I’d been told time and time again to ‘make yourself indispensable’. But despite carrying out every task to the very best of my ability and making the tea with a smile on my face, I was never offered what I came for: a real job.

Eventually, after hearing colleagues openly discuss ‘the next intern’, ‘the June intern’, and ‘intern CVs for next year’, it dawned on me. I was just one in a long line of hopeful interns, each one going the extra mile to stand out from the pack, each one not quite making the cut.

The ugly truth is, employers who don’t pay their interns aren’t likely to convert them to paid employees. After all, why would they hire you for £20,000+ a year, when they can just replace you with another intern for free?

It’s a broken system - and one that left me feeling demotivated, dejected and jaded.



My first mistake was assuming I just didn’t have the experience to be paid. My second was to let four different companies exploit this lack of self-belief.

But the joke’s on me, because I spent the first six months of graduate life delaying the start of my career for no reason.

Not only did this put me off publishing altogether (I’m now a copywriter and have never looked back), it put me behind my peers. Those who carry out unpaid work after graduating end up £3,500 worse off than those who go straight into paid employment.

I know it’s tempting to just bite the bullet and take an unpaid internship. After all, you might be the one intern they do offer a job, and even if they don’t, it’s the only way to get into your dream career, right?

However, an estimated 70,000 internships are filled every year in the UK. A fifth of these are unpaid, which means the remaining 80% of internships ARE paid. So, there’s simply no reason to undersell yourself.


We only support paid internships

Here at RateMyPlacement, we champion employers who pay all their employees a fair wage. These employers are better motivated to ensure both parties get the most out of your internship.

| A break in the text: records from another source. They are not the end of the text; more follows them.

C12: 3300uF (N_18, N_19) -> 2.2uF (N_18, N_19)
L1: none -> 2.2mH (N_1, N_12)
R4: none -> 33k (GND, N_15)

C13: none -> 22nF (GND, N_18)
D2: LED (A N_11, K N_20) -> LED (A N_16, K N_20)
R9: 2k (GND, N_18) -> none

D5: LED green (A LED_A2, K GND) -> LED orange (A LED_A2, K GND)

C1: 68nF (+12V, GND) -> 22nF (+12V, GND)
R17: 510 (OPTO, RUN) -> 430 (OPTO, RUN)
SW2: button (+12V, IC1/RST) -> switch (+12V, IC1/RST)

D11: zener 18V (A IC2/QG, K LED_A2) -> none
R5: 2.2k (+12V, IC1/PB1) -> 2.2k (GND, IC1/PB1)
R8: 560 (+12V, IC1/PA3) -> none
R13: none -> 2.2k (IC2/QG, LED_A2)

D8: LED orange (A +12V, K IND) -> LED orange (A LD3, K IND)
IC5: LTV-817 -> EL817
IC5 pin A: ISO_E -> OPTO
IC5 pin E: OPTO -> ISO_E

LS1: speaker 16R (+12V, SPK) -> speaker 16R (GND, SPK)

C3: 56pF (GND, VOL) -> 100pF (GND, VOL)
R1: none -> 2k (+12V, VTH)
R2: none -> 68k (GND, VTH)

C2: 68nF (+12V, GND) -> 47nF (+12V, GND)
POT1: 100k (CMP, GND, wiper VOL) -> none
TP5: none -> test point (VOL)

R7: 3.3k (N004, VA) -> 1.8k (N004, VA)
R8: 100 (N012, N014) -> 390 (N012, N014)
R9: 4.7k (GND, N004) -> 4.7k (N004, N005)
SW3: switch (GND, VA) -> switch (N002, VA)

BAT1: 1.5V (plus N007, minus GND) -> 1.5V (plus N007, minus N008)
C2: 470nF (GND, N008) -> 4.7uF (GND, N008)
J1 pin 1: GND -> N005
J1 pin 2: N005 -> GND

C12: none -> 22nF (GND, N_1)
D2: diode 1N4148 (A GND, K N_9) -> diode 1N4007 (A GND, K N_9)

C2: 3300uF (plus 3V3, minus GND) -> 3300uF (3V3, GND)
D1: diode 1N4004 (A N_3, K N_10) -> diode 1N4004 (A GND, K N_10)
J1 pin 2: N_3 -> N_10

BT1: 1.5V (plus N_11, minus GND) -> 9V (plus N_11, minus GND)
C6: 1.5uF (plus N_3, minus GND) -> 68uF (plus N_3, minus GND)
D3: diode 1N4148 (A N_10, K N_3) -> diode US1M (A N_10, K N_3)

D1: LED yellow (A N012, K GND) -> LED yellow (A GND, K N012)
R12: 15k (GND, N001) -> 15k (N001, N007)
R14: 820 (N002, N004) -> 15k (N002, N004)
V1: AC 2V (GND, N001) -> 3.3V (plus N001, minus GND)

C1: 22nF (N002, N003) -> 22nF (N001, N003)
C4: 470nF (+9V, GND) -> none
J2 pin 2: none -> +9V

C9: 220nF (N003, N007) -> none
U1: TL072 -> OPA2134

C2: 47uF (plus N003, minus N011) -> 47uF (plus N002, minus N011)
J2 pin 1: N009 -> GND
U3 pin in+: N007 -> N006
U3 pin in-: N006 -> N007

This means more mentoring, more responsibility and more learning.

With more and more companies now offering competitive salaries, interns should expect to start on an average salary of £17,439 a year.

Unfortunately, unpaid work experience is still symptomatic of competitive creative industries such as publishing, journalism and fashion.

It’s time to take a stand - which is why our co-founder Oliver Sidwell recently took a trip to Parliament, where he discussed changing the laws around unpaid internships with Lord Holmes. You can listen to his interview here or on any major podcast platform.

If you are currently doing an unpaid internship, call the Acas helpline 0300 123 1100 for advice on how to take action.